C'est ainsi que la discipline se disloque de haut en bas.

Dans la question du front unique, nous avons eu une discussion bien ample, ici, dans cette même salle. A la fin de cette discussion, Daniel Renoult a déclaré :

"Nous avons déjà dit que nous apportions dans cette discussion un parfait esprit de discipline. Nous avions le droit et le devoir de défendre notre point de vue, notre opinion, de la façon la plus catégorique ; mais nous sommes des soldats disciplinés de l'Internationale, et par conséquent, quelles que soient les décisions que vous prendrez, nous nous y soumettrons comme notre devoir communiste nous oblige à le faire."

Voilà un langage courageux d'un soldat de la Révolution.

L'action de Renoult en France

Mais, camarades, Renoult est revenu en France. Certes, je peux comprendre que quelqu'un prenne un engagement superficiel à la légère, et qu'après il soit incapable de le réaliser. Dans ce cas, il y a une faute, mais pas toujours la preuve du manque de bonne volonté. On pourrait dire que c'était le cas avec l'exclusion de Fabre : on a pris un engagement, on ne l'a pas réalisé.

Mais avec le front unique, il y a eu une discussion, une discussion passionnée, un discours de Daniel Renoult, des déclarations bien solennelles et pathétiques, "soldats de la Révolution", "devoir communiste", "nous nous soumettrons", etc. Puis, dans une série d'articles de tête, - je n'en citerai que quelques-uns pris dans l'Internationale, - dans le journal dirigé par Daniel Renoult, vous trouverez des citations du Journal du Peuple (qui devait être exclu avec l'approbation Renoult), extraits écrits par exemple par Verdier, ancien membre du Parti, qui lui a tourné le dos en insultant en même temps l'internationale.

Daniel Renoult a pris l'engagement d'exclure le Journal du Peuple avec ses Verdier, ses Fabre et toute leur clique. Et en attendant l'exclusion, il cite ou laisse citer Verdier dans son journal, quand Verdier écrit contre l'Internationale dans la question du front unique.

◆ **Informations extraites**:
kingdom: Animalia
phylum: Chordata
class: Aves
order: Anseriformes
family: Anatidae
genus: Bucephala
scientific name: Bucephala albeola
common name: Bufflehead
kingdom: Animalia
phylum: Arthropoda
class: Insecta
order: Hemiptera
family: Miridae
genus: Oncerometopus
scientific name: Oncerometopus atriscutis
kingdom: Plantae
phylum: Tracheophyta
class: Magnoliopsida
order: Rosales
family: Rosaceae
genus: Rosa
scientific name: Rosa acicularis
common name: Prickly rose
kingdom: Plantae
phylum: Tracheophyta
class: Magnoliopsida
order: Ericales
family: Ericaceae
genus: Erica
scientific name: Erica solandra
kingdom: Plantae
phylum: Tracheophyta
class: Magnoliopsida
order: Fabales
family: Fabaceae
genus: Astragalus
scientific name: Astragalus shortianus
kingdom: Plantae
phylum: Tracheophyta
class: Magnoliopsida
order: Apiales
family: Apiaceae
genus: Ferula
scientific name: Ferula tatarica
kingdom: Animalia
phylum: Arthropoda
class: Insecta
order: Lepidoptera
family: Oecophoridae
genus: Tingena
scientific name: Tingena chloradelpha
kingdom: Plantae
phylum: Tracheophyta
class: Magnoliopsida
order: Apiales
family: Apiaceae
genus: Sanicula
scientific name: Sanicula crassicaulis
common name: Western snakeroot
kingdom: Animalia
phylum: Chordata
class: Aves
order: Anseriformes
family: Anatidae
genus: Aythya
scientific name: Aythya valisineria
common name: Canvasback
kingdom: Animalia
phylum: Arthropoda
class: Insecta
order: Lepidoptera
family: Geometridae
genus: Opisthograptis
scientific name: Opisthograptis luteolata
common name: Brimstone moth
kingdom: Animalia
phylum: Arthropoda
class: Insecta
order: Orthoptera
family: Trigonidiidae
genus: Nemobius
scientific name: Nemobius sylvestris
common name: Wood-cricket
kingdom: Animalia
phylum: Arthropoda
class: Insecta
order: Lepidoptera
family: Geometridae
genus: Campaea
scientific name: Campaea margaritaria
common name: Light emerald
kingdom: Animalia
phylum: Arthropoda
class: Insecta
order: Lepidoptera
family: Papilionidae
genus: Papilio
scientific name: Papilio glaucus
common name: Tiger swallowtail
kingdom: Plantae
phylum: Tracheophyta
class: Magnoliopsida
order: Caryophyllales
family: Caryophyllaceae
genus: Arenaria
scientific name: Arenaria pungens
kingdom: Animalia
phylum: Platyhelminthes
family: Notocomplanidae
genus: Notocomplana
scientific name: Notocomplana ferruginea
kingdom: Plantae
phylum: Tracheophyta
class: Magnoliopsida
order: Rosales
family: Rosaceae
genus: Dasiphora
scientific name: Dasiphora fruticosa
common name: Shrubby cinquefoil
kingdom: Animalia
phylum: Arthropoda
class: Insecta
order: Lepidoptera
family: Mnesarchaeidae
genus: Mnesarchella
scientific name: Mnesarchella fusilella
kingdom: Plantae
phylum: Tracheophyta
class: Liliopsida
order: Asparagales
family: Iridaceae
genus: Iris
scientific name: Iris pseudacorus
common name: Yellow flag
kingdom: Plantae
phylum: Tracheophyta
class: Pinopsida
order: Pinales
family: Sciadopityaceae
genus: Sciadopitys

◆ **Objectif de l'exercice**:
Dans le texte sur le front unique :
1. Qui a déclaré : « nous sommes des soldats disciplinés de l'Internationale » ?
2. Quel journal devait être exclu avec l'approbation de Renoult ?
3. Quel ancien membre du Parti est cité dans le journal dirigé par Daniel Renoult ?
Ce matériel est sans rapport avec le texte sur le front unique.

◆ **Résultat de la tâche**:
1. Daniel Renoult
2. Le Journal du Peuple
3. Verdier